For clarity, I am by no means denigrating the value of technical skill. All consultants worth their salt must dedicate focus and energy to developing specific expertise of value to their clients. Rather, I am making the point that personal development and motivation flow logically from diversity of professional experience, not from ‘playing it safe’ by repeating the same task or process a hundred times. The latter approach leads to competence, but not mastery.
Serving clients on their most important business initiatives demands significant personal sacrifice from the consultant, never mind the in-the-margins contributions to building a business. But sacrifice without enjoyment of one’s work is a short-term game. There must be genuine alignment at a more fundamental, values-driven level for the consultant to readily invest their professional future in someone else’s business.
The big firms are fond of quoting David Maister, the father figure of the modern day professional services firm, in this context. Maister understood the importance of meaning as an intrinsic motivator for any talented management consultant. His well-known mantra is that business owners must seek to ‘build a cathedral’ that their teams are proud to work in. Alas, the only structure too many of the big firms go about constructing is a pyramid – a rigid ‘up or out’ edifice in which peer is pitted against peer and whose only discernible purpose is to perpetuate the partner model (the pharaohs?).

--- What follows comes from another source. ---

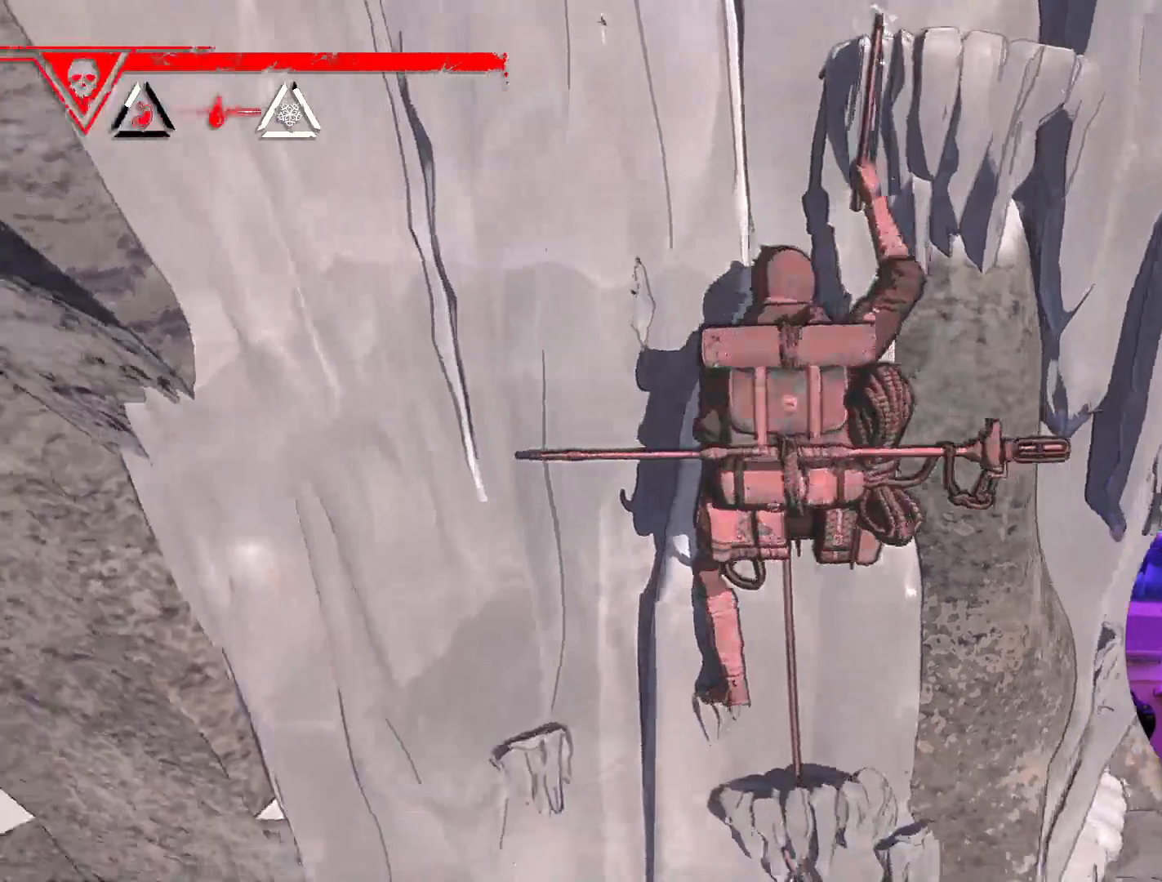
{"buttons": ["R1"], "left_stick": "center", "right_stick": "center", "events": [[33, "right_stick", "up-left"], [233, "right_stick", "center"], [367, "R1", "down"]]}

It is not rocket science that personal motivation is unlocked where incentives are shared, career progression is meritocratic, and rewards are more transparently and equitably distributed – an approach to which we certainly subscribe. The harder part is building the commonality of purpose and values with everyone who joins the business. Speaking for ourselves, the Gate One cause is simple: to make the difference on the things that make a difference. This gives us two straightforward tests to apply to any potential assignment: 1) does the role we have been asked to play position us as the linchpin in the client’s organisational change, enabling us to make the difference between success and failure? and, 2) do we believe that the client’s desired change goal stems from the affirmative intent to make a positive difference to society?
Get these two things right and the rest is easy (well, relatively!).
Simon Dennis is a Founding Director at Gate One and responsible for people and talent development in the firm.